US authorities are partnering with the crypto asset industry to innovate and shape regulation
November 29, 2021, Federal Reserve Bank of New York announced opening of the New York Innovation Center (NYIC). This initiative is a strategic partnership with Bank for International Settlements (BIS) Innovation Center. which works on the development of new technology for central banking and the global financial system. NYIC fosters collaboration between the public and private sectors in designing and launching fintech products. The center is led by Per von Zelowitz, who benefits from fintech experience in the private sector. NYIC will focus on five areas:
- Supervisory and regulatory technology;
- Financial market infrastructure;
- The future of money;
- Open finance; and
- Climate risk.
That same week, the chair of the US House Financial Services Committee, Maxine Walters, the witnesses announced from the crypto-asset industry who will testify at a Committee hearing on “Digital Assets and the Future of Finance: Understanding the Challenges and Benefits of Financial Innovation in the United States.” Among those who testified were CEOs of America’s largest cryptocurrency companies. The hearing will be held on December 8 and will be broadcast live.

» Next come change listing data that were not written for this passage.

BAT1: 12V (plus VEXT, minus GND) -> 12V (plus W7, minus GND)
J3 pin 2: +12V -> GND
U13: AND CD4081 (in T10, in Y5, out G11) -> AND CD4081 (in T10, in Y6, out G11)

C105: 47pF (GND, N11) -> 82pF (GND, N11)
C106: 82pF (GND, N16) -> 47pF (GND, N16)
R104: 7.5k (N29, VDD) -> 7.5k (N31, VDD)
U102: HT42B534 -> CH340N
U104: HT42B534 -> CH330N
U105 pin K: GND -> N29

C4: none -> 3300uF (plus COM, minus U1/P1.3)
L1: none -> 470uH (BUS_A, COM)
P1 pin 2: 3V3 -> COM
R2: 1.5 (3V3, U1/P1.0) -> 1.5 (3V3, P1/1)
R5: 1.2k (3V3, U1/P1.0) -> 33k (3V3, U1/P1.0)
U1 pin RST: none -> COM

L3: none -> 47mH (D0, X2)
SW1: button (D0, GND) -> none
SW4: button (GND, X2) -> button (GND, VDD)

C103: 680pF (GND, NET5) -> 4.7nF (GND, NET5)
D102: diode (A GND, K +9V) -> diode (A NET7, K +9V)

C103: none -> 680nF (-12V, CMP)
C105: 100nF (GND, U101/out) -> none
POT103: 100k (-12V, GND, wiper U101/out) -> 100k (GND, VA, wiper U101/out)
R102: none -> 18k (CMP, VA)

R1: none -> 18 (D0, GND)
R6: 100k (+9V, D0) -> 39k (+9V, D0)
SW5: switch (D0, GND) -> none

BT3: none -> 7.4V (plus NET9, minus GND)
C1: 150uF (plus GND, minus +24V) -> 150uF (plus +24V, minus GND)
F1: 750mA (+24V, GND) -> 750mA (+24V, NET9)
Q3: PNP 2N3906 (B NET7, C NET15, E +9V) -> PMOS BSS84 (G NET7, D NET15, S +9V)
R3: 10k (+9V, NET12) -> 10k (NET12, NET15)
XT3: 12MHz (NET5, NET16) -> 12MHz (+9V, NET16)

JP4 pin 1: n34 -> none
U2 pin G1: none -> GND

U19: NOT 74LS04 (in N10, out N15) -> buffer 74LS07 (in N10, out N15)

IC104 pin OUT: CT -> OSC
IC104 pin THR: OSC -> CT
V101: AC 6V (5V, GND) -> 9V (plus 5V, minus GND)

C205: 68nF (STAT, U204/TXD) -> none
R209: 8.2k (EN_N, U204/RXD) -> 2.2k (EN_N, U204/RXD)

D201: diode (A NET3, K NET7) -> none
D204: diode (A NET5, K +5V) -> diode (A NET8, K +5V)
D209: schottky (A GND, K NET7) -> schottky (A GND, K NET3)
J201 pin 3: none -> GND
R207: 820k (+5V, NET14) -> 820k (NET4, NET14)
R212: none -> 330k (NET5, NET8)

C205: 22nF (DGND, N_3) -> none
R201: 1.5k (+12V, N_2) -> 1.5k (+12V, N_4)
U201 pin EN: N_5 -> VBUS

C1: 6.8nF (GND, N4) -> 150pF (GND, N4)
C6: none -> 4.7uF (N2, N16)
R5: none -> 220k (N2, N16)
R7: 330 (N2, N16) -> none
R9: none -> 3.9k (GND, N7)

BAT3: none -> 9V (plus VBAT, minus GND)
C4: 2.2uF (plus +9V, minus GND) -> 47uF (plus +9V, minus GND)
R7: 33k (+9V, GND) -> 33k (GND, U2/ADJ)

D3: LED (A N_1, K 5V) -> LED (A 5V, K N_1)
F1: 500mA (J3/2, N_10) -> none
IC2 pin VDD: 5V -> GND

Both the NYIC and House Committee initiatives are showing increasing interest in partnering with the crypto-asset industry to shape the future of regulation and innovation. Go to Elliptic blog to learn more about our engagement with regulators and industry stakeholders.
📺 Join Elliptic’s December webinars on the FATF Guidelines and beyond
On 28 October 2021, the Financial Action Task Force (FATF) published updates to its Virtual Asset Guidelines, making it clear that Virtual Asset Service Providers (VASPs) will need to adhere to the same set of comprehensive regulatory compliance standards that banks are already working.
Join us in this two-part webinar series as we take a deep dive into key guidance changes and their implications for the industry.